[[ Excerpt to read open ]]

I am not kidding when I say that even today smelling patchouli makes me edgy and angry. And reminds my that, even if I am a left winger, it would not take much to have me physically assault some fool in a rastafarian hat and clothing he made out of burlap and duct tape who decided to take out five minutes to educate me on the beauty of the mary jane as well as why anarchy is the only legitimatie structure of gov't. And that kind of beating, to my knowledge, is still legal in Oklahoma.


----------



## Nancy Jocoy (Apr 19, 2006)

I forgot all about the Rainbow people. For a bunch of people into the environement, they trash and devesate every place they go - guess they don't undersand the phrase "walking softly in the wilderness"

I have a Rainbow story - when we lived in Asheville - knew a lady who did NOT believe in soap. For real. Never did understand that one. She got into a patch of poison ivy and asked me what to do and I said "You are going to have to take a HOT shower and use lots of soap" and "Wash your clothes in hot water with detergent" 

You would have thought I had just placed a cross on the skin of a vampire!


----------



## Becky Shilling (Jul 11, 2006)

Woody! You used to live in Norman? I don't remember the "Lovelight", but campus corner and the Mont are still thriving.


----------



## Guest (Sep 29, 2006)

Hey Woody, check your spelling when you're conducting "intellectual beatdowns." :lol: :lol:


----------



## Woody Taylor (Mar 28, 2006)

Hey jenny

Tri posteng from a blackberry. And let me know when you are ready for one.

Becky, yeah, it was on buchanan, about thirty yards south of othello's. It was a lot of fun.


----------

[[ Excerpt to read closed ]]
[[ Records open ]]

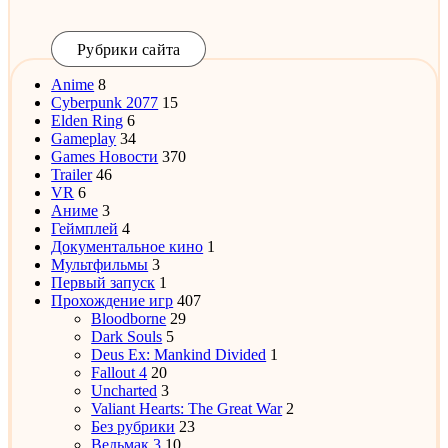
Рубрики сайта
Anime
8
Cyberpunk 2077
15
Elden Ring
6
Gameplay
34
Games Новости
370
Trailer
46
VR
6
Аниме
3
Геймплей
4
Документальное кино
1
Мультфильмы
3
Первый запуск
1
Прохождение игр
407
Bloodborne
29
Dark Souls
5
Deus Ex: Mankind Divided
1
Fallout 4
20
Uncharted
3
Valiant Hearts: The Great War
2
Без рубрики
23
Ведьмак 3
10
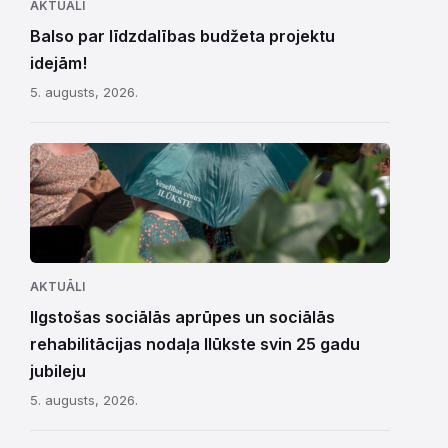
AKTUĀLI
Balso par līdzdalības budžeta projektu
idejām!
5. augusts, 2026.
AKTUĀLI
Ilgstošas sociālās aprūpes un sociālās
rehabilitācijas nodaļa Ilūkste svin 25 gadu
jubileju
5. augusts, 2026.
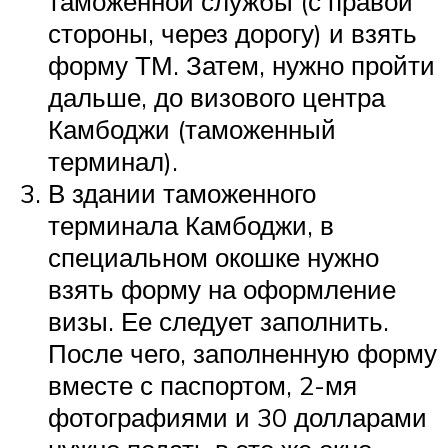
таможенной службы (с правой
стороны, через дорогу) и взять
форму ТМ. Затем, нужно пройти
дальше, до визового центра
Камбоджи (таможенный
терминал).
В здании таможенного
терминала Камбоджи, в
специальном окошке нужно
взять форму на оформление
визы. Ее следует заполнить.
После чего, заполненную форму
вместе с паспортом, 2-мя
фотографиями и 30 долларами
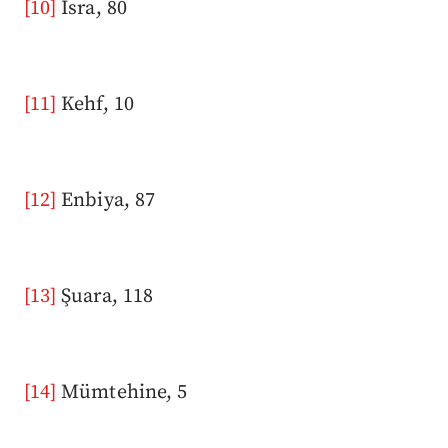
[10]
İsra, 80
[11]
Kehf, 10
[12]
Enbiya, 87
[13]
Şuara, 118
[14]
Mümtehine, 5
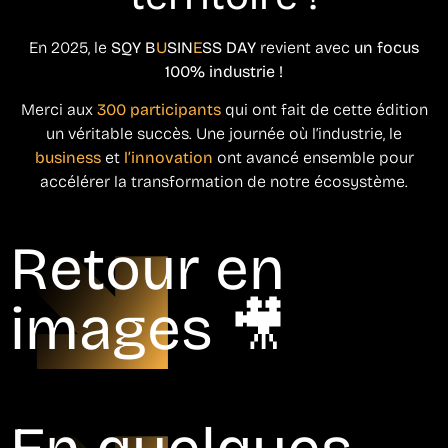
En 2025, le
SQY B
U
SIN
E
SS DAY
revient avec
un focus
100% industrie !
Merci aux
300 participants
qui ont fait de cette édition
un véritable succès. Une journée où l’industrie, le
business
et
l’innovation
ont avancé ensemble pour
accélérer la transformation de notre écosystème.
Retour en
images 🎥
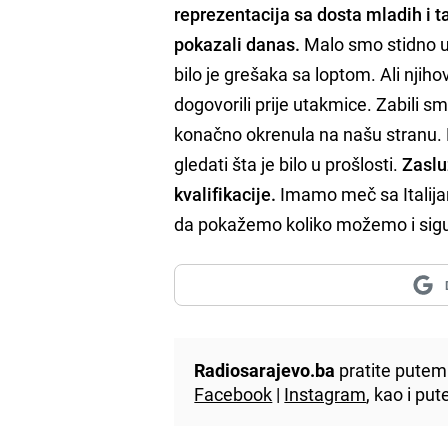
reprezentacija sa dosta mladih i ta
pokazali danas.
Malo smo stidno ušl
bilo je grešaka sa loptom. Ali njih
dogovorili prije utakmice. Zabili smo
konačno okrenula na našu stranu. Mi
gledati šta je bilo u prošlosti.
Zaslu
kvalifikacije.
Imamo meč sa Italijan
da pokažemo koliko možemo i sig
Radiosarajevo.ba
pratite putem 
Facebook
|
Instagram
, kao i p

[[ Records closed ]]
[[ Records open ]]

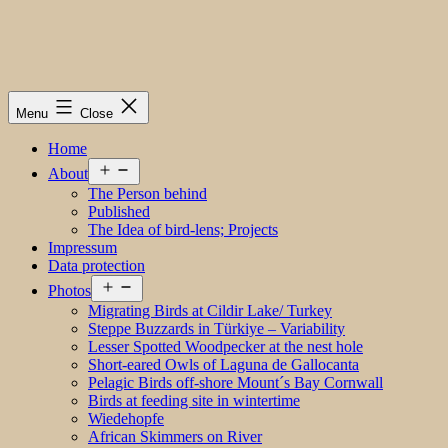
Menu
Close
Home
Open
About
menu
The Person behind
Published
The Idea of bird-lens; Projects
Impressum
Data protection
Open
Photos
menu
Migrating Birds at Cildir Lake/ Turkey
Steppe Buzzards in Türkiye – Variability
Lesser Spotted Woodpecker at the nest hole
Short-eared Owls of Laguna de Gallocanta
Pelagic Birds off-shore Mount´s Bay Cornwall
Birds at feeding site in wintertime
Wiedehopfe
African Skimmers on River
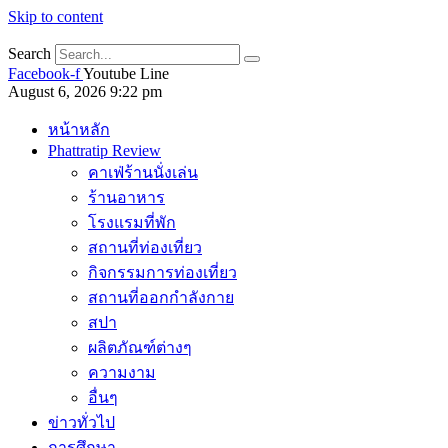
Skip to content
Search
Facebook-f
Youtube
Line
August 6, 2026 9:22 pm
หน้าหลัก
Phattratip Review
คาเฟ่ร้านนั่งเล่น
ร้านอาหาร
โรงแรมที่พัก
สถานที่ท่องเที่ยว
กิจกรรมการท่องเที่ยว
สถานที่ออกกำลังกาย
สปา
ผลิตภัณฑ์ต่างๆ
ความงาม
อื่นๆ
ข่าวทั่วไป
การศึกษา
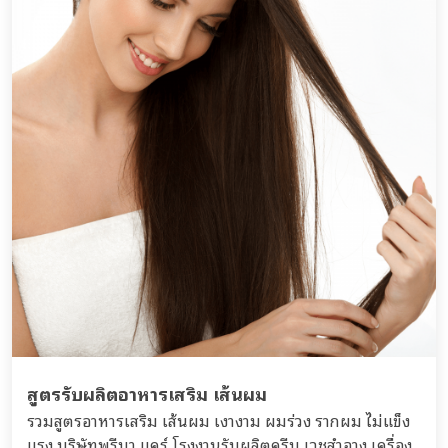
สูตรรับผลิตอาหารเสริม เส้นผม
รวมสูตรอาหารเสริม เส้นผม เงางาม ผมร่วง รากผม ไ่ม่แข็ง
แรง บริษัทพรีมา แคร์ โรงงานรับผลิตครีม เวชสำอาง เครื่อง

[[ Records closed ]]
[[ Records open ]]

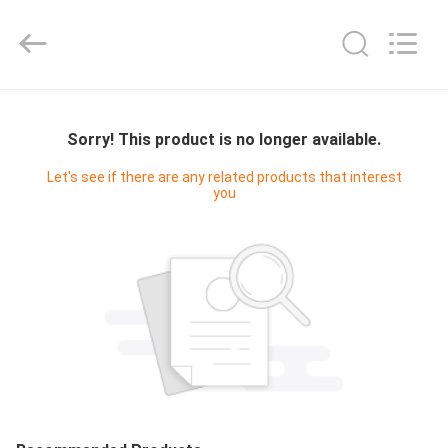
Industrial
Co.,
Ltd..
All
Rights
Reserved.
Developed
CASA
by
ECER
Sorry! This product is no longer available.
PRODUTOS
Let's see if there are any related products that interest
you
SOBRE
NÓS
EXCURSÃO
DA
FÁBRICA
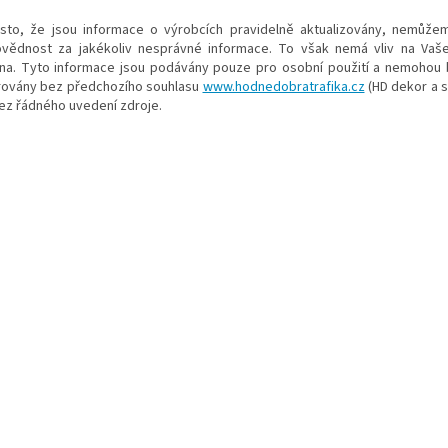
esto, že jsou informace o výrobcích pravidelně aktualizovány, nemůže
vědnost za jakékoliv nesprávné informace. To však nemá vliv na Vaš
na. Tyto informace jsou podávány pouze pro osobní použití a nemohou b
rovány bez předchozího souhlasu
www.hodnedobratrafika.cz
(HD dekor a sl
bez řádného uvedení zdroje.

[[ Records closed ]]

■ **Activities**:
- 1) Answer these questions about the forum thread:
(a) In which state does the first post say that kind of beating is still legal?
(b) What did the lady Nancy Jocoy knew in Asheville not believe in?
(c) Which two places does Becky Shilling say are still thriving?
- 2) In the records, take the lines starting at the one containing "esto, že jsou" and ending at the one containing "bez řádného uvedení zdroje.". Write them out again, substituting "údaje" for each "informace" and leaving everything else as it is.
The records are unrelated to the forum thread.

■ **Expected results**:
- 1)
(a) Oklahoma.
(b) Soap.
(c) Campus corner and the Mont.

- 2)
esto, že jsou údaje o výrobcích pravidelně aktualizovány, nemůže
vědnost za jakékoliv nesprávné údaje. To však nemá vliv na Vaš
na. Tyto údaje jsou podávány pouze pro osobní použití a nemohou b
rovány bez předchozího souhlasu
www.hodnedobratrafika.cz
(HD dekor a sl
bez řádného uvedení zdroje.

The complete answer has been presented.